Workplace Solutions Safety program management

Understanding OSHA’s Special Emphasis Programs

What do I need to know about OSHA’s Special Emphasis Programs?

Responding is Barrett Pryce, content strategist, Vivid Learning Systems Inc., Pasco, WA.

In order to respond to developing situations in which the health and safety of workers may be compromised, or in which negative trends in safety call for heightened scrutiny of certain industries, OSHA relies on its Special Emphasis Program tool.

For example, a spike in illness, injury, or fatality rates in a specific industry somewhere in the country might lead OSHA to create a Special Emphasis Program to lower risks or mitigate corresponding hazards.
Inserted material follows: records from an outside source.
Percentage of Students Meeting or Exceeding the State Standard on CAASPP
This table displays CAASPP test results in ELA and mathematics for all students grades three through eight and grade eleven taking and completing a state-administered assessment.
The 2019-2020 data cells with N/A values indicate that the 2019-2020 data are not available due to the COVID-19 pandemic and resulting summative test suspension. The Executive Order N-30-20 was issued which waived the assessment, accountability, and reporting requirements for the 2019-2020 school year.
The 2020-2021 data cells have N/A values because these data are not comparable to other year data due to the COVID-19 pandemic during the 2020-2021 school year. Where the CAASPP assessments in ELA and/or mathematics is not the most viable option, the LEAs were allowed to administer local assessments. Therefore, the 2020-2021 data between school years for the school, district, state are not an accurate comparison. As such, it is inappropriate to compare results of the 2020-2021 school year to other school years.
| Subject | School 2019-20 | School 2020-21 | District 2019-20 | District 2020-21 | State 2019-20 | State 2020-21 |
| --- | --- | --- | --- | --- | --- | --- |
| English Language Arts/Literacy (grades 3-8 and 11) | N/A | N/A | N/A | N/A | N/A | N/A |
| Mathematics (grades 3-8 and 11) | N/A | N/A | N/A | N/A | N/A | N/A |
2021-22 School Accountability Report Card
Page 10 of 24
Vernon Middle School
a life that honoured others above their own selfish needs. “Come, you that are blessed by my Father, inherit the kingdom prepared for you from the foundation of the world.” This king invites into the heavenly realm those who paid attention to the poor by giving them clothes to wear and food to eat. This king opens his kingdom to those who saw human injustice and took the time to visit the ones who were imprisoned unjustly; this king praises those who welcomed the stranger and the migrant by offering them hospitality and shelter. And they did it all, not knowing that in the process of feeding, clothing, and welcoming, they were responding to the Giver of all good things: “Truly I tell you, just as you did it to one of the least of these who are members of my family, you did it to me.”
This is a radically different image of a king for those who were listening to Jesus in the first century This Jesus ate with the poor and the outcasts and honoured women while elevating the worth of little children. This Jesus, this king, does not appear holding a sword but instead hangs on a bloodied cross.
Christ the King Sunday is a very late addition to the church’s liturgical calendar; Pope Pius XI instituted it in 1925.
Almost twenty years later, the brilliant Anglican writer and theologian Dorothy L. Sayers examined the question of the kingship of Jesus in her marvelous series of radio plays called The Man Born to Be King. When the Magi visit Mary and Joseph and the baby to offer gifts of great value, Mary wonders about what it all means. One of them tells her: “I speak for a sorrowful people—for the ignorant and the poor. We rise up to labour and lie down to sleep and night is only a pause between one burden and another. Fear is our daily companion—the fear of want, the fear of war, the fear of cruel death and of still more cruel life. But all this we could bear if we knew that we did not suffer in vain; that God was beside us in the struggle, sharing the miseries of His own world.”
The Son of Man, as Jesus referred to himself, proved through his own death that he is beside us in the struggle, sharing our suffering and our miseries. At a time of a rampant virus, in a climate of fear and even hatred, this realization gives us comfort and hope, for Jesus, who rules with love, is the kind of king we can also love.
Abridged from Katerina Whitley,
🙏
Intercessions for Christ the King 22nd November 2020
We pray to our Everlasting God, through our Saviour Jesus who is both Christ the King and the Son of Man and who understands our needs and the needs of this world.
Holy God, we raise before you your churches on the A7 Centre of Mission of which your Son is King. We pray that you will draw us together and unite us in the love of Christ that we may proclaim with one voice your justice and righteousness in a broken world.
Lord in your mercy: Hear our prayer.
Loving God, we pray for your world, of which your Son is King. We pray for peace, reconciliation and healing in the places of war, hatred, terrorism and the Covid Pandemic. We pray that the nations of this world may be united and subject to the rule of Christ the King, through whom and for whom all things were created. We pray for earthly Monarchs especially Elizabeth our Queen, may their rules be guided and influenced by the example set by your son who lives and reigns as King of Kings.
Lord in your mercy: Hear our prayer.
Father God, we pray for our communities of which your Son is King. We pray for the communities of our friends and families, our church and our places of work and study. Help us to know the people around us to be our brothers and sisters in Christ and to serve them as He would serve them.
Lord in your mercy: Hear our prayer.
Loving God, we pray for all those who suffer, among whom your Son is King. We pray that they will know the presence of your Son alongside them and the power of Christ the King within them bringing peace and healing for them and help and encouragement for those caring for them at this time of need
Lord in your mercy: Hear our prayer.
The three types of Special Emphasis Programs are a significant part of OSHA’s enforcement strategy. Between National, Regional and Local Emphasis Programs, 153 total programs are active.

National Emphasis Programs

OSHA has 13 active National Emphasis Programs, covering:

  • Combustible Dust
  • Federal Agencies
  • Hazardous Machinery
  • Hexavalent Chromium
  • Isocyanates
  • Lead
  • Nursing and Residential Care Facilities
  • Primary Metal Industries
  • Process Safety Management
  • Shipbreaking
  • Silica
  • Trenching & Excavation
  • Refineries

Regional Emphasis Programs

Currently, OSHA has approximately 140 Regional/Local Emphasis Programs.

For purposes of meaningful enforcement, OSHA has 10 regions covering all U.S. states and territories. Because certain high-risk industries and occupations are concentrated differently in each region, OSHA deploys Regional Emphasis Programs as needed, to target enforcement and address problems in worker safety that aren’t prevalent nationally, but reflect the hazards faced by workers participating in specific regional economic activity.

For example, OSHA’s Region VI includes the states of Arkansas, Louisiana, New Mexico, Oklahoma and Texas. Right now, 11 Regional Emphasis Programs unique to Region VI are active:

  • Upstream Oil and Gas Industry
  • Construction
  • Marine Operations
  • Demolition Activities
  • Work Zone Safety and Health
  • Cranes Used in Construction
  • Safety & Health Hazards in the Manufacture of Fabricated Metal Products
  • High Noise in Manufacturing Industries
  • Fall Hazards in Non-Construction Industries
  • Grain Handling Facilities
  • Heat Illnesses

You’ll notice that the programs listed above reflect the economic activity of the region, with focus on the oil and gas industry, heat illness, and marine operations.

Local Emphasis Programs

Each of OSHA’s 10 regions may have Local Emphasis Programs targeting issues unique to certain parts of the region. It is relatively common for each region to have some mix of Regional Emphasis Programs and Local Emphasis Programs concurrently active in each of the 10 regions, but there are exceptions.

In general, states that operate a separate, OSHA-approved worker safety and health plan rely more on Local Emphasis Programs, while states under OSHA’s federal plan deploy Regional Emphasis Programs.

For example, OSHA’s region IX, covering the states of Arizona, California, Hawaii, Nevada, and several U.S. territories in the Pacific, has 12 Local Emphasis Programs and zero Regional Emphasis Programs:

  • Amputations
  • Programmed Construction Inspections
  • Warehousing Operations
  • Programmed Maritime Inspections
  • Inspections of Smelters
  • Federal Agencies
  • Combustible Dust
  • Silica and Portland Cement Exposures
  • Programmed Construction Inspections at Military Installations
  • Hotels, Casinos and/or Casino Hotels
  • Inspections of Longshoring Activity
  • Automotive Lifts

To find out if your company is targeted by a Special Emphasis Program, look to match up your SIC code(s) with the corresponding emphasis program directive, starting with your region of operation. If you find a match, the likelihood of inspection increases substantially, and as the likelihood of inspection increases, the risk of enforcement penalty rises with it.

Editor's note: This article represents the independent views of the author and should not be construed as a National Safety Council endorsement.